O fato de ser petista te impede de tecer críticas ao partido? O PT não errou na condução do governo?
Estamos respondendo pelas reformas estruturantes que não fizemos. Deveríamos ter feito uma reforma política. Deveríamos ter feito uma revolução cultural. Ou seja, não incorporar as pessoas somente como consumidores, mas como cidadãs. Ainda temos expressões muito cruéis, como a homofobia, o sexismo, o machismo. Era necessário uma revolução para tirar o peso do fundamentalismo na construção da vida cotidiana. Não fizemos a democratização dos meios de comunicação. Não fizemos a reforma tributária. Mas, praticamente, acabamos com a fome, com a mortalidade infantil, abrimos o acesso à vida acadêmica e escolar. Lá trás, erramos ao não perceber que a oposição se manteve no palanque. Estamos vivenciando um terceiro turno.
Não houve, também, uma falha na gestão dos programas sociais?
Não se implementou, em primeiro momento, o programa que foi vencedor nas urnas. Estamos recuperando a aliança dos movimentos sociais e democráticos neste processo de resistência atual. Entenda: nem sempre votei com o governo, faço críticas, mas tenho absoluta convicção que qualquer transformação necessária ao Brasil só será possível no campo democrático. Rompe-se a democracia, rompe-se a possibilidade de mudança e de conquista de direitos. E digo, com toda segurança, que apesar dos problemas no Partido dos Trabalhadores e no governo, foram os mandatos de Lula e Dilma que mais transformaram positivamente este país. A única perspectiva de um real avanço social ainda pertence ao governo de Dilma Rousseff.

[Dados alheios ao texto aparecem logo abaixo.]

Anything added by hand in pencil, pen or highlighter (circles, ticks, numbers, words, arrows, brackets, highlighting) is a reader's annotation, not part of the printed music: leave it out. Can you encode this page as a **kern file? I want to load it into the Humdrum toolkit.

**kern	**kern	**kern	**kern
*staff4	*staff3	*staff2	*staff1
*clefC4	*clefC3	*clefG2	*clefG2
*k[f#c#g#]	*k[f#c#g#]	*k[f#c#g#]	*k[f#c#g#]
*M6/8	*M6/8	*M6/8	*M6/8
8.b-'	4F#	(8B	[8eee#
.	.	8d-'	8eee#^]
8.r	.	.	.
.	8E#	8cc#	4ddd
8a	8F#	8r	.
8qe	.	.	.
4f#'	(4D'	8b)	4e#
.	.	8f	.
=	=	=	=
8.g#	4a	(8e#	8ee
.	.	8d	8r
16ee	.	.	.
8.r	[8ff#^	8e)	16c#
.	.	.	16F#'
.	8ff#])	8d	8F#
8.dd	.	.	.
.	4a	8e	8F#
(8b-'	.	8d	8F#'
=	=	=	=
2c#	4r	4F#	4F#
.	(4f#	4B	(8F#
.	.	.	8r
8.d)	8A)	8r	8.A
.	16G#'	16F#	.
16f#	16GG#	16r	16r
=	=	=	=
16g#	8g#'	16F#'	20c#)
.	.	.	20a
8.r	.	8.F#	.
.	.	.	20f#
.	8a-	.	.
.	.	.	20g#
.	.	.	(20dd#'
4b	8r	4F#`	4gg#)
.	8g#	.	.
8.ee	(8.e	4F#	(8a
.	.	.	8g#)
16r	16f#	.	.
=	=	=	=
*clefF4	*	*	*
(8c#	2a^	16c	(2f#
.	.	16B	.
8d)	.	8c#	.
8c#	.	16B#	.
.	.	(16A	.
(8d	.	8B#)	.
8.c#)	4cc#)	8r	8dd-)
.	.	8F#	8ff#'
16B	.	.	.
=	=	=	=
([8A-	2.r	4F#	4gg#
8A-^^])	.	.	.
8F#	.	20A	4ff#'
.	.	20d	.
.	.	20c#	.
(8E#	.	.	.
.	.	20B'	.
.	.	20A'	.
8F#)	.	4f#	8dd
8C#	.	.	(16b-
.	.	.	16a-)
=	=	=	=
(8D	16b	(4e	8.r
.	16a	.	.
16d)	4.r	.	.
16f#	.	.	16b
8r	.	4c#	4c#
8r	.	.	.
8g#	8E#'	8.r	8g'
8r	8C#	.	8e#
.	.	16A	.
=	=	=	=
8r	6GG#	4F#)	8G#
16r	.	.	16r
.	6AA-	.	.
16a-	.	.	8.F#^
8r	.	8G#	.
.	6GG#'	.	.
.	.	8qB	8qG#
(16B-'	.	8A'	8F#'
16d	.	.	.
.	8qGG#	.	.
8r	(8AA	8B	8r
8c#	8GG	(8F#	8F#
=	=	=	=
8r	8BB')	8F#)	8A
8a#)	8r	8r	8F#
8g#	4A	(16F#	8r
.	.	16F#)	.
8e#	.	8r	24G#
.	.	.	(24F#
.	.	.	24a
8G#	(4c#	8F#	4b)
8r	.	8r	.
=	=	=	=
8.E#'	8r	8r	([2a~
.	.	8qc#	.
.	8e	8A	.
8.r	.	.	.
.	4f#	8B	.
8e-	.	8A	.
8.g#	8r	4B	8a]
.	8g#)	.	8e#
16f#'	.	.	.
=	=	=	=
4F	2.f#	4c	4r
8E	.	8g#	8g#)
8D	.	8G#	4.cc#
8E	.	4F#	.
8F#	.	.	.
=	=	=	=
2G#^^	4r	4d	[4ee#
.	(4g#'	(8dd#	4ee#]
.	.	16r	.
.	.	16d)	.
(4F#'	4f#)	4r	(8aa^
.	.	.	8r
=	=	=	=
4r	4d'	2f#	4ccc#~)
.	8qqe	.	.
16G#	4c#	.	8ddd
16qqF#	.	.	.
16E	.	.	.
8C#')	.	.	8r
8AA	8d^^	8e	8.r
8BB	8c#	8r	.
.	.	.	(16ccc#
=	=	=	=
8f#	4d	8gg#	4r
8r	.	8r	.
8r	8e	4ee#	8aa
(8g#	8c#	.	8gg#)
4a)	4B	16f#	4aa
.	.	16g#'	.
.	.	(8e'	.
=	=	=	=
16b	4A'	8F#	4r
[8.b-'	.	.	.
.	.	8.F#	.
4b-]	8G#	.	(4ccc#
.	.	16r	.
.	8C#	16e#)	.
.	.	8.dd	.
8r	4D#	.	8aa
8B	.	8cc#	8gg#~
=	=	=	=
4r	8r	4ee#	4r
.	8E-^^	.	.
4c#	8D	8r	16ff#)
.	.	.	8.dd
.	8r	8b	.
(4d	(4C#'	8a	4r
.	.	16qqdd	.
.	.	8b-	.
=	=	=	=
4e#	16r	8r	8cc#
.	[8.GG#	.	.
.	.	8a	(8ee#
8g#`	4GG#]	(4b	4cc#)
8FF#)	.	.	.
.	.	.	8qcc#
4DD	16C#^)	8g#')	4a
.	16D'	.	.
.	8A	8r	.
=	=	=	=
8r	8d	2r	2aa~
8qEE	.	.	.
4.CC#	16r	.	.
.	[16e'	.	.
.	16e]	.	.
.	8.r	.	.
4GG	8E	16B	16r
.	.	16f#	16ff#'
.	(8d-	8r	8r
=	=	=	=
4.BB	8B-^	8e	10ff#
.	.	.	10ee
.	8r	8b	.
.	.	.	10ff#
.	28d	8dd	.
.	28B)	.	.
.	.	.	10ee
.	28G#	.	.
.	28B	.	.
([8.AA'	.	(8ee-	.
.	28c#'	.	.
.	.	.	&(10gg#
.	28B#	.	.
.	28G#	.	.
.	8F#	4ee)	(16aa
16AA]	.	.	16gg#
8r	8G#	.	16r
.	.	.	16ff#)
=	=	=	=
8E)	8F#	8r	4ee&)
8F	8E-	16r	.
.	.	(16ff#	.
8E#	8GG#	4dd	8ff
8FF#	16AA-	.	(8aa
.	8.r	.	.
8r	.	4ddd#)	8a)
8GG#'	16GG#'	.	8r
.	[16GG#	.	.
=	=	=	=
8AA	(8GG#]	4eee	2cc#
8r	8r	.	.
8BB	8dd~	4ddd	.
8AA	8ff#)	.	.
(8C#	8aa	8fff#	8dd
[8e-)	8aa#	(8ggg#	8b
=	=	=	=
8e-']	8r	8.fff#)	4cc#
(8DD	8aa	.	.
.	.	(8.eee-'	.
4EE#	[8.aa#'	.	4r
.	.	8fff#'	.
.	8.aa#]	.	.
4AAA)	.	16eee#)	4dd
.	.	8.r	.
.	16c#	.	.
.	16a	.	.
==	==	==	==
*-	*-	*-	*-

Vivemos uma ditadura velada?
Eu comecei minha vida política enfrentando a ditadura. A ditadura arranca a voz. A cultura, a arte, a ciência não crescem em um regime ditatorial. São cerceadas, censuradas. Nada existe sem liberdade. E o que estamos vivendo agora é uma construção de uma ditadura. Trocaram-se as fardas pelos paletós, bem apertados, as botas pelos sapatos de luxo, as baionetas pelos microfones e as canetas. Só construiremos uma democracia de alta intensidade, que esteja nas ruas, nos bares, nas casas, em todos os cantos, se tivermos um aumento expressivo da participação popular. Não é este parlamento branco, masculino e com ares fundamentalistas que vai construir esse panorama.
Devemos temer a possibilidade de um Bolsonaro presidente?
Eu diria que não dá mais para menosprezar o absurdo. Mas o ovo de serpente a gente não ignora, a gente enfrenta.
Saiba mais…
Com 41 anos de vida política, a cearense Erika Kokay desembarcou em Brasília na década de 1970, em plena ditadura. Em pouco tempo, aderiu ao movimento estudantil. Na UnB, onde cursava psicologia, passou a discusar em prol da liberdade de expressão. Acabou expulsa. Formou-se somente 10 anos depois, após a anistia. Nos anos 1990, ganhou voz no movimento dos bancários. Em 2002, encara o primeiro mandato como deputada distrital, para o qual seria reeleita. Atualmente, exerce o segundo mandato como deputada federal, depois de receber 92 mil votos nas últimas eleições.